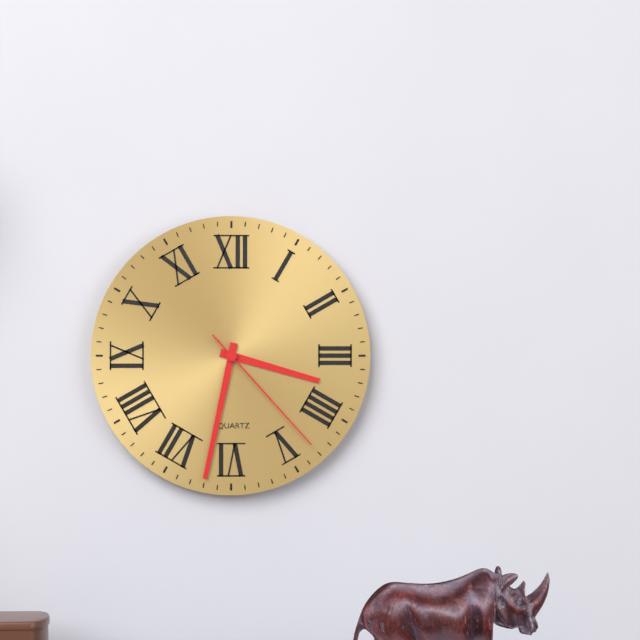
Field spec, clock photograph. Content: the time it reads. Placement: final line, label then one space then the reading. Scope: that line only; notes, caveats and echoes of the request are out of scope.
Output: 3:32:23
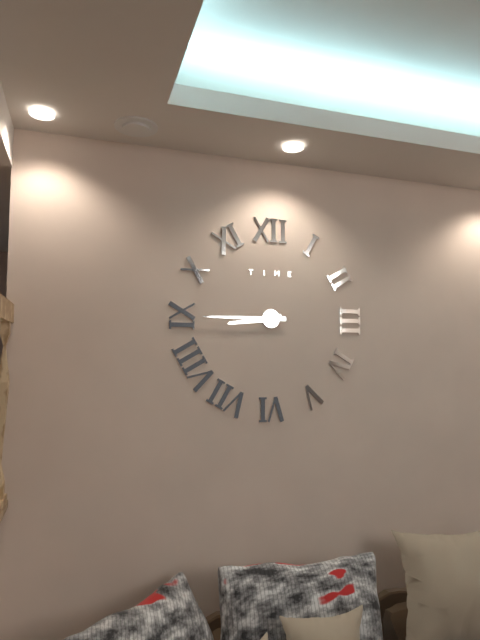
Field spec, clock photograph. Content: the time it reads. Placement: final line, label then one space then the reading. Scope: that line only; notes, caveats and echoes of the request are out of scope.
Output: 8:45
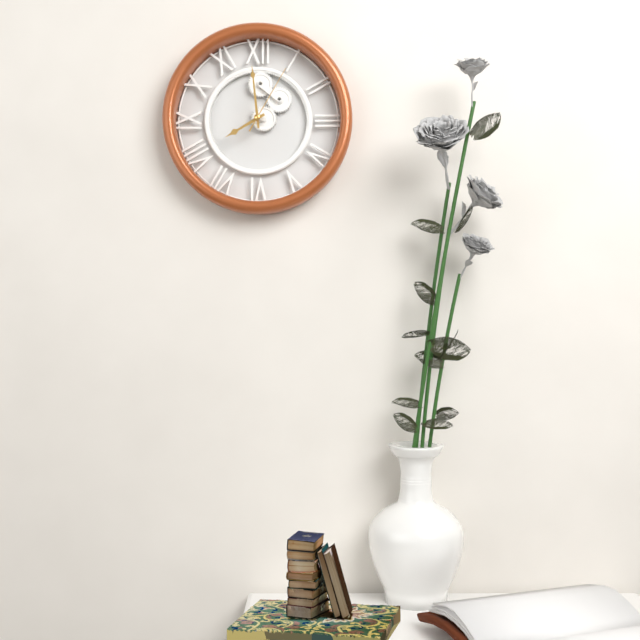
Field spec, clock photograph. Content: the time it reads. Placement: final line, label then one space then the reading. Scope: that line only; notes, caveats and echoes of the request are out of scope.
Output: 7:59:05
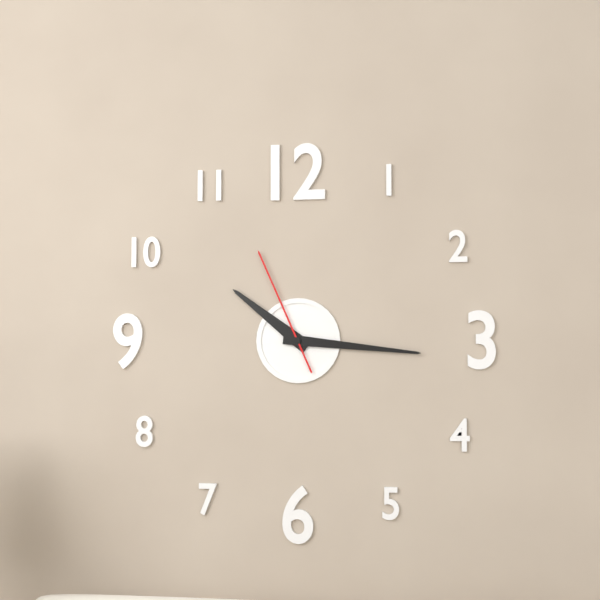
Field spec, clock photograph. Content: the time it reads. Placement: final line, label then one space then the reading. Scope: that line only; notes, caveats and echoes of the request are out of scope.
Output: 10:16:56
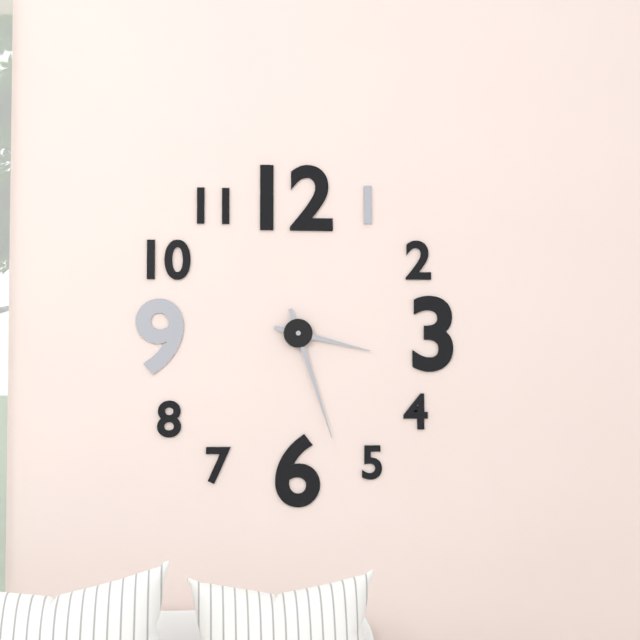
☆ ☆ ☆ ☆ ☆ ☆ ☆
Given task.
Quote all of the data above word for word, leaving out the pictures.

Output of the task.
Field spec, clock photograph. Content: the time it reads. Placement: final line, label then one space then the reading. Scope: that line only; notes, caveats and echoes of the request are out of scope.
Output: 3:32:23
Field spec, clock photograph. Content: the time it reads. Placement: final line, label then one space then the reading. Scope: that line only; notes, caveats and echoes of the request are out of scope.
Output: 8:45
Field spec, clock photograph. Content: the time it reads. Placement: final line, label then one space then the reading. Scope: that line only; notes, caveats and echoes of the request are out of scope.
Output: 7:59:05
Field spec, clock photograph. Content: the time it reads. Placement: final line, label then one space then the reading. Scope: that line only; notes, caveats and echoes of the request are out of scope.
Output: 10:16:56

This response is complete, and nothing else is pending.